Records drawn from a dataset:
────────────────────
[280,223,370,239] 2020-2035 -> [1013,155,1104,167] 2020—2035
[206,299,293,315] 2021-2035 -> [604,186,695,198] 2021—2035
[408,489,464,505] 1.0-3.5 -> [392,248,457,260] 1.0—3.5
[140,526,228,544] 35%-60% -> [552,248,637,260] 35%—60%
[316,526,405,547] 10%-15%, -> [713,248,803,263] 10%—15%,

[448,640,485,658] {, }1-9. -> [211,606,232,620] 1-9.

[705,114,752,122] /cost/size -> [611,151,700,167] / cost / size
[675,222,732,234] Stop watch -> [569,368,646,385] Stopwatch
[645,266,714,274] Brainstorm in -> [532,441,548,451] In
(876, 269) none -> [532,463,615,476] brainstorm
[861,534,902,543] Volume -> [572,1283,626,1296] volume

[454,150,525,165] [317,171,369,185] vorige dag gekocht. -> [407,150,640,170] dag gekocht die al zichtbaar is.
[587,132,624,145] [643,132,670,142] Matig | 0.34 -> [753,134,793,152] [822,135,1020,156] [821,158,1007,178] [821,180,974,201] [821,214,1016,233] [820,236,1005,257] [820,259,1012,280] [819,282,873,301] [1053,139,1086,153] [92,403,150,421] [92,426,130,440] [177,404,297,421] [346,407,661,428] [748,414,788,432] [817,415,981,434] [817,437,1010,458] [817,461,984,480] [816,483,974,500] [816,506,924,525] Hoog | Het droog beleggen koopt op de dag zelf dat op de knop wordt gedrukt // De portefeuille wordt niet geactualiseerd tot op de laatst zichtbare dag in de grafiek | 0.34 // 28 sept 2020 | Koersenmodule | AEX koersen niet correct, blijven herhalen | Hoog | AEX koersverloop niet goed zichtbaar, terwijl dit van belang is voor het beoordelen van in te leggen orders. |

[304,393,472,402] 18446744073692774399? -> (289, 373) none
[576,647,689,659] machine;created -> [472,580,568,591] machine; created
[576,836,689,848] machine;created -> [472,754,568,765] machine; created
────────────────────
▶ **Task brief**: Retype all the data, changing nothing.

▶ **Answer to this exercise**:
[280,223,370,239] 2020-2035 -> [1013,155,1104,167] 2020—2035
[206,299,293,315] 2021-2035 -> [604,186,695,198] 2021—2035
[408,489,464,505] 1.0-3.5 -> [392,248,457,260] 1.0—3.5
[140,526,228,544] 35%-60% -> [552,248,637,260] 35%—60%
[316,526,405,547] 10%-15%, -> [713,248,803,263] 10%—15%,

[448,640,485,658] {, }1-9. -> [211,606,232,620] 1-9.

[705,114,752,122] /cost/size -> [611,151,700,167] / cost / size
[675,222,732,234] Stop watch -> [569,368,646,385] Stopwatch
[645,266,714,274] Brainstorm in -> [532,441,548,451] In
(876, 269) none -> [532,463,615,476] brainstorm
[861,534,902,543] Volume -> [572,1283,626,1296] volume

[454,150,525,165] [317,171,369,185] vorige dag gekocht. -> [407,150,640,170] dag gekocht die al zichtbaar is.
[587,132,624,145] [643,132,670,142] Matig | 0.34 -> [753,134,793,152] [822,135,1020,156] [821,158,1007,178] [821,180,974,201] [821,214,1016,233] [820,236,1005,257] [820,259,1012,280] [819,282,873,301] [1053,139,1086,153] [92,403,150,421] [92,426,130,440] [177,404,297,421] [346,407,661,428] [748,414,788,432] [817,415,981,434] [817,437,1010,458] [817,461,984,480] [816,483,974,500] [816,506,924,525] Hoog | Het droog beleggen koopt op de dag zelf dat op de knop wordt gedrukt // De portefeuille wordt niet geactualiseerd tot op de laatst zichtbare dag in de grafiek | 0.34 // 28 sept 2020 | Koersenmodule | AEX koersen niet correct, blijven herhalen | Hoog | AEX koersverloop niet goed zichtbaar, terwijl dit van belang is voor het beoordelen van in te leggen orders. |

[304,393,472,402] 18446744073692774399? -> (289, 373) none
[576,647,689,659] machine;created -> [472,580,568,591] machine; created
[576,836,689,848] machine;created -> [472,754,568,765] machine; created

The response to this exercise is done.